» **Problem**:
Rewrite every line of the material below as a JSON array of strings, one string per line, and leave out any blank lines.
═════ Provided data ═════
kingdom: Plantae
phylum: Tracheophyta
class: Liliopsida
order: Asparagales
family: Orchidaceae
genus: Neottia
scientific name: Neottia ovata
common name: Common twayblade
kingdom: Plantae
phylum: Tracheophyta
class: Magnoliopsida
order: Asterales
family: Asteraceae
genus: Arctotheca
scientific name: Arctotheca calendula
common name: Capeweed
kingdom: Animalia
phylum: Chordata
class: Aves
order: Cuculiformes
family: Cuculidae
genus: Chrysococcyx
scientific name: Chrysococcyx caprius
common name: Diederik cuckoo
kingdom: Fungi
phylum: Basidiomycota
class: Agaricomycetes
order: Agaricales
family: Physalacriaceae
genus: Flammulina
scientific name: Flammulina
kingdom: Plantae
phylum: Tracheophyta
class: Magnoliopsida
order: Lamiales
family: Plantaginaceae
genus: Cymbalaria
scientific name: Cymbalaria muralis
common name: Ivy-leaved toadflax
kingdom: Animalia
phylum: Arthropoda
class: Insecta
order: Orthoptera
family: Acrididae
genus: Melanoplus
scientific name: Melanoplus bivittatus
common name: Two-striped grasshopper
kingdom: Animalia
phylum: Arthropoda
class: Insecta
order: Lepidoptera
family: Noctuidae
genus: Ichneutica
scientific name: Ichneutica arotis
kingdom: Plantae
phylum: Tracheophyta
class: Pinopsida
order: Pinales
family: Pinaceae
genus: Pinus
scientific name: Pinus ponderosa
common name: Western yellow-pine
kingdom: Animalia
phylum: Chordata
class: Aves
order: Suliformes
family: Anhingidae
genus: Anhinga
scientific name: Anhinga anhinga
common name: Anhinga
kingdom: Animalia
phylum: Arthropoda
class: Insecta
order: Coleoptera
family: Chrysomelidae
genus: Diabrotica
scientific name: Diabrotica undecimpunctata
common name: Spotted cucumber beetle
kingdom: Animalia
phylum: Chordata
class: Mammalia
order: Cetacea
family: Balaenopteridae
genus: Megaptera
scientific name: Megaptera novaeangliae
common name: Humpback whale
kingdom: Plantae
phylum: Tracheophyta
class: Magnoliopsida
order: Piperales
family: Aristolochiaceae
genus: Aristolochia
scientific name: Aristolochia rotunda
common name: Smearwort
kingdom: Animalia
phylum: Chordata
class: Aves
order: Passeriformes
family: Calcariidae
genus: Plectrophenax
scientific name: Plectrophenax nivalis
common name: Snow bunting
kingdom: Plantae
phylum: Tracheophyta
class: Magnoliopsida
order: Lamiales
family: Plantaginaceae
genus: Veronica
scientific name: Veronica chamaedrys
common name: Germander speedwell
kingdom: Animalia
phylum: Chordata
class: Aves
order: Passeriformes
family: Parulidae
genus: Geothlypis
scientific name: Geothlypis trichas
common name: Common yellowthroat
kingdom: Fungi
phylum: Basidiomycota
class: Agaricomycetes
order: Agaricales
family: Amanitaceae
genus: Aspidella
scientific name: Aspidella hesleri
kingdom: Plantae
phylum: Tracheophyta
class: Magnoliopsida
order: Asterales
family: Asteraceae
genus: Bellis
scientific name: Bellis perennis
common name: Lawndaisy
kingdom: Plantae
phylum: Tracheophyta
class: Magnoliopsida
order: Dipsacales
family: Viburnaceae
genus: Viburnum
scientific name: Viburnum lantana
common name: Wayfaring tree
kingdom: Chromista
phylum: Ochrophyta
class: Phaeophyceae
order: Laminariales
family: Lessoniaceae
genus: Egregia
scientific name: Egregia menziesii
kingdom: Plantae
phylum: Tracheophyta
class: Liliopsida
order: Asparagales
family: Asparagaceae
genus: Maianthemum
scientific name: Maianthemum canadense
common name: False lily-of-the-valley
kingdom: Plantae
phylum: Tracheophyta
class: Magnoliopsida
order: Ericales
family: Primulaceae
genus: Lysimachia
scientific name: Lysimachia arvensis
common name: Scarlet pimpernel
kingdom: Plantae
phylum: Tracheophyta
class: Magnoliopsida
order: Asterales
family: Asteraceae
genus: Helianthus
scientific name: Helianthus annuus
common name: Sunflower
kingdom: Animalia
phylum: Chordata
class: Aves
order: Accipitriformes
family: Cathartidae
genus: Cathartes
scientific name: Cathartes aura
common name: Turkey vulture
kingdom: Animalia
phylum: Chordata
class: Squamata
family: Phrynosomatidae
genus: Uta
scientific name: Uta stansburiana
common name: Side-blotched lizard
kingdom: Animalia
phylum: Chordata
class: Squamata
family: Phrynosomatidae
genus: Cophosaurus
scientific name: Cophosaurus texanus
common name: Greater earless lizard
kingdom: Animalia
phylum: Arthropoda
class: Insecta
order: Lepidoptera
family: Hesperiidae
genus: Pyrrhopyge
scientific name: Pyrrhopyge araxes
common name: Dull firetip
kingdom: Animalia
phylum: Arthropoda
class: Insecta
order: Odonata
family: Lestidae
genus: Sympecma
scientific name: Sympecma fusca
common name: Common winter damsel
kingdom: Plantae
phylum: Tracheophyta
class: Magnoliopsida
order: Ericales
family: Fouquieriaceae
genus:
═════
» **Answer to this problem**:
[
  "kingdom: Plantae",
  "phylum: Tracheophyta",
  "class: Liliopsida",
  "order: Asparagales",
  "family: Orchidaceae",
  "genus: Neottia",
  "scientific name: Neottia ovata",
  "common name: Common twayblade",
  "kingdom: Plantae",
  "phylum: Tracheophyta",
  "class: Magnoliopsida",
  "order: Asterales",
  "family: Asteraceae",
  "genus: Arctotheca",
  "scientific name: Arctotheca calendula",
  "common name: Capeweed",
  "kingdom: Animalia",
  "phylum: Chordata",
  "class: Aves",
  "order: Cuculiformes",
  "family: Cuculidae",
  "genus: Chrysococcyx",
  "scientific name: Chrysococcyx caprius",
  "common name: Diederik cuckoo",
  "kingdom: Fungi",
  "phylum: Basidiomycota",
  "class: Agaricomycetes",
  "order: Agaricales",
  "family: Physalacriaceae",
  "genus: Flammulina",
  "scientific name: Flammulina",
  "kingdom: Plantae",
  "phylum: Tracheophyta",
  "class: Magnoliopsida",
  "order: Lamiales",
  "family: Plantaginaceae",
  "genus: Cymbalaria",
  "scientific name: Cymbalaria muralis",
  "common name: Ivy-leaved toadflax",
  "kingdom: Animalia",
  "phylum: Arthropoda",
  "class: Insecta",
  "order: Orthoptera",
  "family: Acrididae",
  "genus: Melanoplus",
  "scientific name: Melanoplus bivittatus",
  "common name: Two-striped grasshopper",
  "kingdom: Animalia",
  "phylum: Arthropoda",
  "class: Insecta",
  "order: Lepidoptera",
  "family: Noctuidae",
  "genus: Ichneutica",
  "scientific name: Ichneutica arotis",
  "kingdom: Plantae",
  "phylum: Tracheophyta",
  "class: Pinopsida",
  "order: Pinales",
  "family: Pinaceae",
  "genus: Pinus",
  "scientific name: Pinus ponderosa",
  "common name: Western yellow-pine",
  "kingdom: Animalia",
  "phylum: Chordata",
  "class: Aves",
  "order: Suliformes",
  "family: Anhingidae",
  "genus: Anhinga",
  "scientific name: Anhinga anhinga",
  "common name: Anhinga",
  "kingdom: Animalia",
  "phylum: Arthropoda",
  "class: Insecta",
  "order: Coleoptera",
  "family: Chrysomelidae",
  "genus: Diabrotica",
  "scientific name: Diabrotica undecimpunctata",
  "common name: Spotted cucumber beetle",
  "kingdom: Animalia",
  "phylum: Chordata",
  "class: Mammalia",
  "order: Cetacea",
  "family: Balaenopteridae",
  "genus: Megaptera",
  "scientific name: Megaptera novaeangliae",
  "common name: Humpback whale",
  "kingdom: Plantae",
  "phylum: Tracheophyta",
  "class: Magnoliopsida",
  "order: Piperales",
  "family: Aristolochiaceae",
  "genus: Aristolochia",
  "scientific name: Aristolochia rotunda",
  "common name: Smearwort",
  "kingdom: Animalia",
  "phylum: Chordata",
  "class: Aves",
  "order: Passeriformes",
  "family: Calcariidae",
  "genus: Plectrophenax",
  "scientific name: Plectrophenax nivalis",
  "common name: Snow bunting",
  "kingdom: Plantae",
  "phylum: Tracheophyta",
  "class: Magnoliopsida",
  "order: Lamiales",
  "family: Plantaginaceae",
  "genus: Veronica",
  "scientific name: Veronica chamaedrys",
  "common name: Germander speedwell",
  "kingdom: Animalia",
  "phylum: Chordata",
  "class: Aves",
  "order: Passeriformes",
  "family: Parulidae",
  "genus: Geothlypis",
  "scientific name: Geothlypis trichas",
  "common name: Common yellowthroat",
  "kingdom: Fungi",
  "phylum: Basidiomycota",
  "class: Agaricomycetes",
  "order: Agaricales",
  "family: Amanitaceae",
  "genus: Aspidella",
  "scientific name: Aspidella hesleri",
  "kingdom: Plantae",
  "phylum: Tracheophyta",
  "class: Magnoliopsida",
  "order: Asterales",
  "family: Asteraceae",
  "genus: Bellis",
  "scientific name: Bellis perennis",
  "common name: Lawndaisy",
  "kingdom: Plantae",
  "phylum: Tracheophyta",
  "class: Magnoliopsida",
  "order: Dipsacales",
  "family: Viburnaceae",
  "genus: Viburnum",
  "scientific name: Viburnum lantana",
  "common name: Wayfaring tree",
  "kingdom: Chromista",
  "phylum: Ochrophyta",
  "class: Phaeophyceae",
  "order: Laminariales",
  "family: Lessoniaceae",
  "genus: Egregia",
  "scientific name: Egregia menziesii",
  "kingdom: Plantae",
  "phylum: Tracheophyta",
  "class: Liliopsida",
  "order: Asparagales",
  "family: Asparagaceae",
  "genus: Maianthemum",
  "scientific name: Maianthemum canadense",
  "common name: False lily-of-the-valley",
  "kingdom: Plantae",
  "phylum: Tracheophyta",
  "class: Magnoliopsida",
  "order: Ericales",
  "family: Primulaceae",
  "genus: Lysimachia",
  "scientific name: Lysimachia arvensis",
  "common name: Scarlet pimpernel",
  "kingdom: Plantae",
  "phylum: Tracheophyta",
  "class: Magnoliopsida",
  "order: Asterales",
  "family: Asteraceae",
  "genus: Helianthus",
  "scientific name: Helianthus annuus",
  "common name: Sunflower",
  "kingdom: Animalia",
  "phylum: Chordata",
  "class: Aves",
  "order: Accipitriformes",
  "family: Cathartidae",
  "genus: Cathartes",
  "scientific name: Cathartes aura",
  "common name: Turkey vulture",
  "kingdom: Animalia",
  "phylum: Chordata",
  "class: Squamata",
  "family: Phrynosomatidae",
  "genus: Uta",
  "scientific name: Uta stansburiana",
  "common name: Side-blotched lizard",
  "kingdom: Animalia",
  "phylum: Chordata",
  "class: Squamata",
  "family: Phrynosomatidae",
  "genus: Cophosaurus",
  "scientific name: Cophosaurus texanus",
  "common name: Greater earless lizard",
  "kingdom: Animalia",
  "phylum: Arthropoda",
  "class: Insecta",
  "order: Lepidoptera",
  "family: Hesperiidae",
  "genus: Pyrrhopyge",
  "scientific name: Pyrrhopyge araxes",
  "common name: Dull firetip",
  "kingdom: Animalia",
  "phylum: Arthropoda",
  "class: Insecta",
  "order: Odonata",
  "family: Lestidae",
  "genus: Sympecma",
  "scientific name: Sympecma fusca",
  "common name: Common winter damsel",
  "kingdom: Plantae",
  "phylum: Tracheophyta",
  "class: Magnoliopsida",
  "order: Ericales",
  "family: Fouquieriaceae",
  "genus:"
]